[Records contained in a dataset]
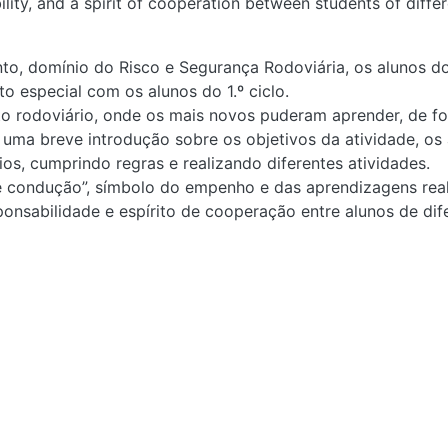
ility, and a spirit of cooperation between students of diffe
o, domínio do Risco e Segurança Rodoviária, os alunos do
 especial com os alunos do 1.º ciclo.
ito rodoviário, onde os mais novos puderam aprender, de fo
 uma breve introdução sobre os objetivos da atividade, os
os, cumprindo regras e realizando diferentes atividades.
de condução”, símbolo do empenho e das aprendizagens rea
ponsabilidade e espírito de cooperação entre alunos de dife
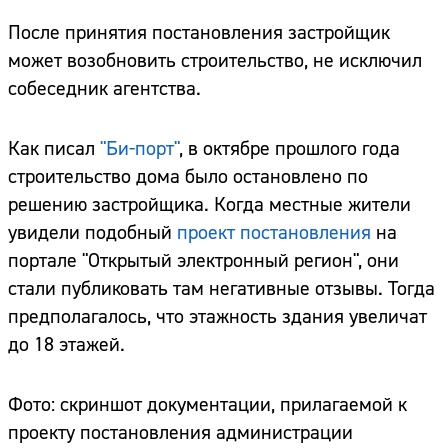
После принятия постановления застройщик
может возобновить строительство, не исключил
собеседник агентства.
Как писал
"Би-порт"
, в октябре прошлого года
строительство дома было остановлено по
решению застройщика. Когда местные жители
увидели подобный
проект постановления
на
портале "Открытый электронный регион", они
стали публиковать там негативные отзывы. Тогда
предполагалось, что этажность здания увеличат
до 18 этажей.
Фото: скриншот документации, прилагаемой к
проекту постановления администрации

...

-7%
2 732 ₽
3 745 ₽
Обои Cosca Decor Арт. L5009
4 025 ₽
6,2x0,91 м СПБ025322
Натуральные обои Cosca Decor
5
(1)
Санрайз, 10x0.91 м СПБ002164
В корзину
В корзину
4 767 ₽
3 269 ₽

---

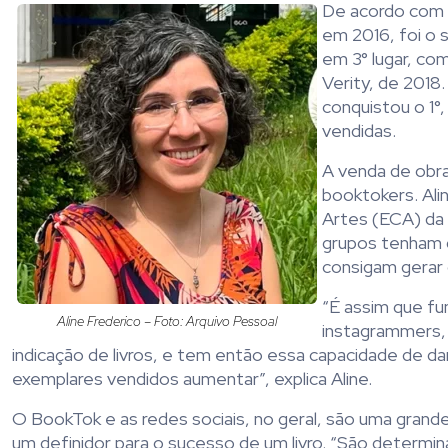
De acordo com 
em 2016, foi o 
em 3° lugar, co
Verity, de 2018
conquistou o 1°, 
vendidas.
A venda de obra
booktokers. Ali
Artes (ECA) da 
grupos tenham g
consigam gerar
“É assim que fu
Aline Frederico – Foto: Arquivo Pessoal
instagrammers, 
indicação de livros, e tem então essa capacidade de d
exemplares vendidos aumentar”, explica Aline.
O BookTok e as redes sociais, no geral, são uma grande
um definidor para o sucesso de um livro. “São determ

■ **PROMPT**
Could you reproduce exactly the lines of the entries above, from the one with "consigam gerar" through the one with "um definidor para", and nothing else?

■ **REPLY TO THE EXERCISE**
consigam gerar
“É assim que fu
Aline Frederico – Foto: Arquivo Pessoal
instagrammers, 
indicação de livros, e tem então essa capacidade de d
exemplares vendidos aumentar”, explica Aline.
O BookTok e as redes sociais, no geral, são uma grande
um definidor para o sucesso de um livro. “São determ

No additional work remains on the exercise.